Johnson’s demise may come from the north. In the short term, he faces new MPs and voters who thought he’d make a difference but find themselves angry at London diktat and confusing rules. His majority of 80 in the Commons, won only 10 months ago, is turning into a liability when old red wall constituencies begin to rebel at his incompetence.

This in turn presents a mid-term problem. Anger at lockdown and London rules may finally give the north the issue it needs to build an effective political identity. Labour’s devolution plans and the levelling up agenda both lacked urgency because northern English people didn’t feel the same common bond as Scots do, for example. An identity grudge needs a policy grudge to get motivated, and the north has that now.

Which presents Johnson, and the UK, with a huge long-term problem. Should northerners, spurred on by anger over Covid rules, get organised and start digging into the truth of why the virus has hit them worse, they may hit the bedrock of British governance, exposing a nation almost geologically biased to the south.

For example, Johnson wants to build more houses. To this end, he wants to change planning laws. This is pitched as part of levelling up. Yet the algorithm being used to determine which places need more houses has a wealth bias.

It identifies places where property is expensive and concludes that high value equals short supply. Housing generally costs more in the south, so it needs more new-builds than the north.

But northern political leaders speculate that high Covid rates may be linked to greater density of housing, both in the number of people in the average house, and the proximity of households. Note, official statistics don’t support the view of cramped housing, and the loss of social housing is as bad in the south as the north.

Paradoxically, it may be that where housing is relatively cheap, more houses are needed, for health and happiness reasons. Housing may not be about individual success, an old Tory idea, but an antidote to poverty, a Labour Party idea.

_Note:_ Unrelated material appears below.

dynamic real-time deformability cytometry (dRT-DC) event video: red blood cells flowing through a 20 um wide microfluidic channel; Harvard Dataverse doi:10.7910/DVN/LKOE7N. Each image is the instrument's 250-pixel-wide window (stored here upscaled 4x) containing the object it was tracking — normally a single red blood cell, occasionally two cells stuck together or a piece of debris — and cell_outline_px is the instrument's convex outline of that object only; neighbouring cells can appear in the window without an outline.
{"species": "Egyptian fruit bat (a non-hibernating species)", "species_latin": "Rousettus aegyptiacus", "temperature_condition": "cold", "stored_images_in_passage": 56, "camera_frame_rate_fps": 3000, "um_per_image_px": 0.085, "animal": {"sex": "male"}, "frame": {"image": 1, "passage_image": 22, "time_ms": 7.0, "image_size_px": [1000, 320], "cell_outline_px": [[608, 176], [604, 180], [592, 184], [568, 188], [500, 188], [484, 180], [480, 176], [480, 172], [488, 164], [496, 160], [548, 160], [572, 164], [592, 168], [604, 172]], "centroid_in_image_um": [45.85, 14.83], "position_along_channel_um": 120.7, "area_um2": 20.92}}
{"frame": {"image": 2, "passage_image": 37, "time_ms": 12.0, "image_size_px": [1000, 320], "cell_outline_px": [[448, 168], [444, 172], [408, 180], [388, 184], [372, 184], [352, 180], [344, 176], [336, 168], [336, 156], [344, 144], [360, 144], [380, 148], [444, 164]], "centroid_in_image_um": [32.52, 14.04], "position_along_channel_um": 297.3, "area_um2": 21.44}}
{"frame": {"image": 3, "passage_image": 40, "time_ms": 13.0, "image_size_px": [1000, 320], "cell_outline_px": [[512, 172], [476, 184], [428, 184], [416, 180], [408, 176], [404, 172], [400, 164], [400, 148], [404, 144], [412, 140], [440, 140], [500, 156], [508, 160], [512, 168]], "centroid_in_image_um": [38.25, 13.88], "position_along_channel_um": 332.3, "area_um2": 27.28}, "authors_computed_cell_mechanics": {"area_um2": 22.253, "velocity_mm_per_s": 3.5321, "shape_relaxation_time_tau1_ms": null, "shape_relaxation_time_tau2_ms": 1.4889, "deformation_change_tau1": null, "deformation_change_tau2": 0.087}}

Should a righteous anger propel political momentum, the Tories face the prospect of losing the northern vote as they have lost the Scottish one.

Levelling up must be serious, to address voter anger. That would mean Johnson addressing poverty, a topic he’s shown no interest in and is ideologically resistant to. Alternatively, Labour’s case for federal power being devolved to Manchester becomes irresistible.

Don’t forget the UK Government is also pressing on with the insanely expensive high-speed rail line. This is justified by the unchallenged thinking that what the north needs is to be slightly better connected to the south.

A proper northern identity and energy might take a different view, that what the north-west needs is the kind of spending London expects. And that poverty, not rail infrastructure or identity, is the core issue. If HS2’s £80 billion budget was spent on homes, England might be “levelled up” in a generation.

If the causes of an uneven rate of Covid infectiousness are the same as all social injustice, poverty, then it could yet undo Johnson. It may even destroy the base assumptions of how to govern England.